Support Questions

Find answers, ask questions, and share your expertise
Announcements
Celebrating as our community reaches 100,000 members! Thank you!

Maximum capacity per DataNode

avatar
New Contributor

 Is there any upper limit for maximum capacity per node? Can data nodes scale to more than 100TB/node? 

5 REPLIES 5

avatar
Mentor
There are no limits in the source code implementation, if that is what you are asking. There are practical limits such as replication bandwidth (applied at loss) and reporting load (for low-latency operations) that you will run into when exceeding storage boundaries.
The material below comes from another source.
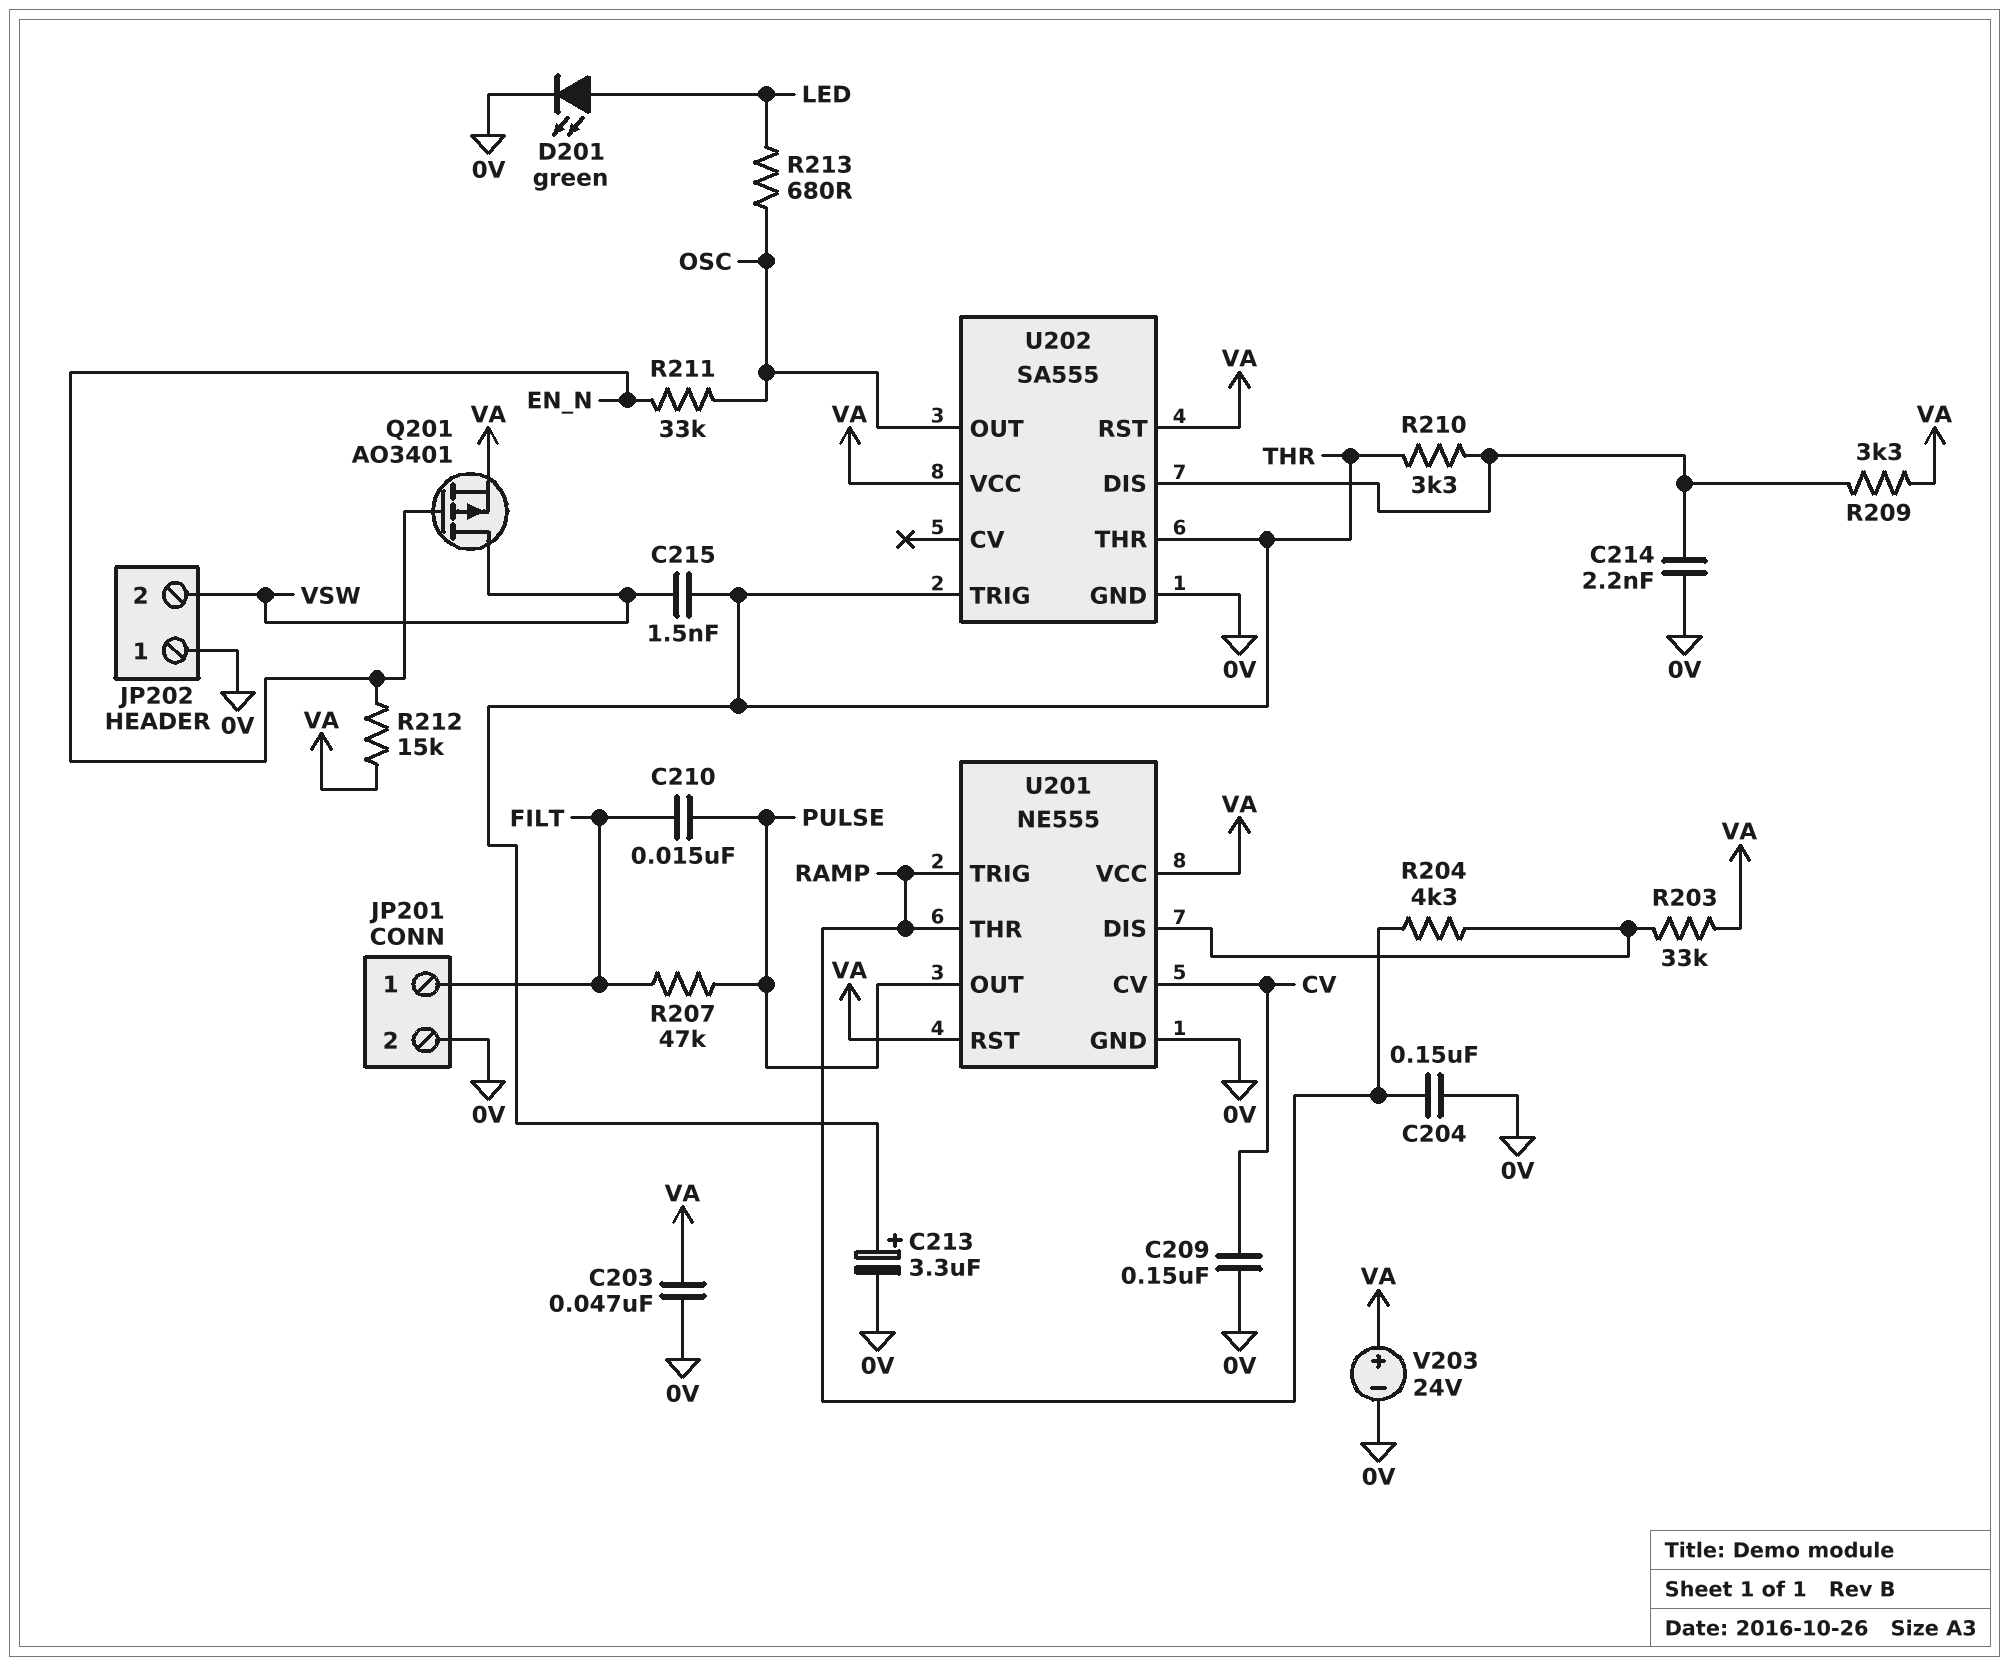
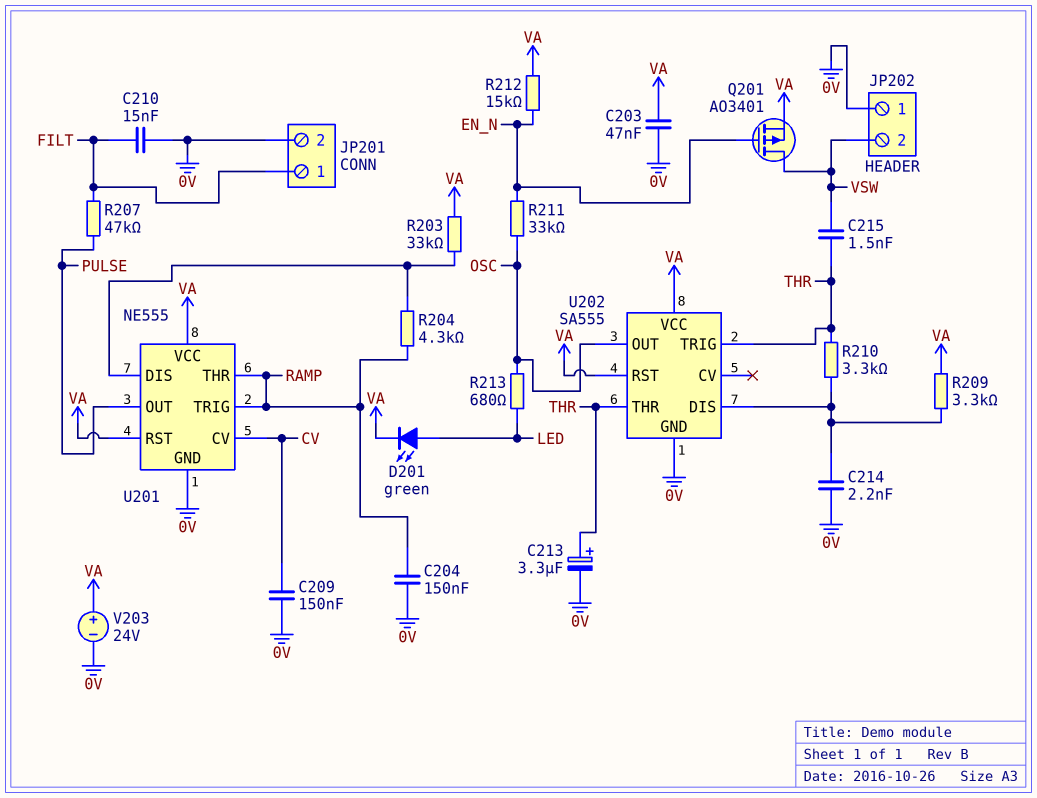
C210: 15nF (FILT, PULSE) -> 15nF (0V, FILT)
D201: LED green (A LED, K 0V) -> LED green (A LED, K VA)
See also our Hardware Requirements guide: https://www.cloudera.com/documentation/enterprise/release-notes/topics/hardware_requirements_guide.h...

avatar
New Contributor

Hi,

 

For a Data node with 100TB of size, how much RAM is required ??

avatar
Expert Contributor

That's mostly a function of blocks stored on a DataNode. For example, a rule of thumb is one GB heap size for DN for every one million blocks stored on that DN.

avatar
Mentor
Agreed. You shouldn't need more than 3-4 GiB of heap, going by an x3 or x4
factor of ideal block count for that storage (storage divided by block
size).

avatar
New Contributor

Can you provide more information on reporting load (for low-latency operations) issue when we have datanode with 100T+ storage? We need archive node for HDFS storage only purpose. No Yarn/spark running on it. It will only storage data based on storage migration policy. Node's network/storage IO bandwidth is considered be able to handle the larger storage size.